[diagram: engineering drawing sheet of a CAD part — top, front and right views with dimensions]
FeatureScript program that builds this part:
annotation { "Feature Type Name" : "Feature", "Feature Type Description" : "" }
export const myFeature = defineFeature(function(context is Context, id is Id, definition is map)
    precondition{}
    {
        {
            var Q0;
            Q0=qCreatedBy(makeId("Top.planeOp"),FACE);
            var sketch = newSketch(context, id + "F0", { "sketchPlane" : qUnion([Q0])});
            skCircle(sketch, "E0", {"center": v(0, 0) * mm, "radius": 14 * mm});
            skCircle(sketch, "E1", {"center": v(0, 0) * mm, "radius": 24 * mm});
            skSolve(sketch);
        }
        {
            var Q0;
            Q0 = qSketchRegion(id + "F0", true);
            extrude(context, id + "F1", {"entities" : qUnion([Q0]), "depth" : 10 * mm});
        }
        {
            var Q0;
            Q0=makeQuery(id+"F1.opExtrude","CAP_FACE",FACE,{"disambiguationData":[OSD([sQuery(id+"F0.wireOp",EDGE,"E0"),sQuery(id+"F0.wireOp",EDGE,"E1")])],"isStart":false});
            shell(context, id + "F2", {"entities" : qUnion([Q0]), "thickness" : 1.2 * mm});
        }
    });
# # #
WHAT IS NEEDED
Recast the items as a numbered list, skipping blank lines, from the start through the line containing "Q0 = qSketchRegion(id".

ANSWER TO THIS PROBLEM
1. [diagram: engineering drawing sheet of a CAD part — top, front and right views with dimensions]
2. FeatureScript program that builds this part:
3. annotation { "Feature Type Name" : "Feature", "Feature Type Description" : "" }
4. export const myFeature = defineFeature(function(context is Context, id is Id, definition is map)
5.     precondition{}
6.     {
7.         {
8.             var Q0;
9.             Q0=qCreatedBy(makeId("Top.planeOp"),FACE);
10.             var sketch = newSketch(context, id + "F0", { "sketchPlane" : qUnion([Q0])});
11.             skCircle(sketch, "E0", {"center": v(0, 0) * mm, "radius": 14 * mm});
12.             skCircle(sketch, "E1", {"center": v(0, 0) * mm, "radius": 24 * mm});
13.             skSolve(sketch);
14.         }
15.         {
16.             var Q0;
17.             Q0 = qSketchRegion(id + "F0", true);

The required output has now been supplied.